▶ EXERCISE REQUIREMENTS
The answer must be a single number: how many lines below contain "leverer".

▶ ENTRIES SHOWN
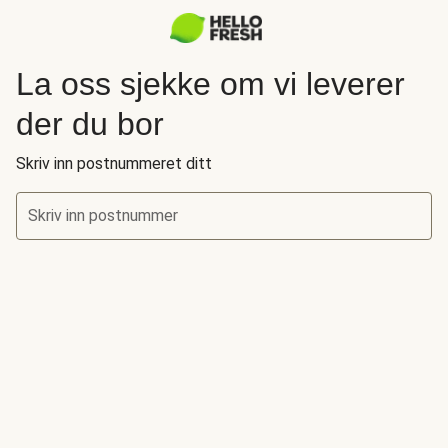
La oss sjekke om vi leverer
der du bor
Skriv inn postnummeret ditt
Skriv inn postnummer
La oss sjekke om vi leverer der du bor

▶ ANSWER SECTION
2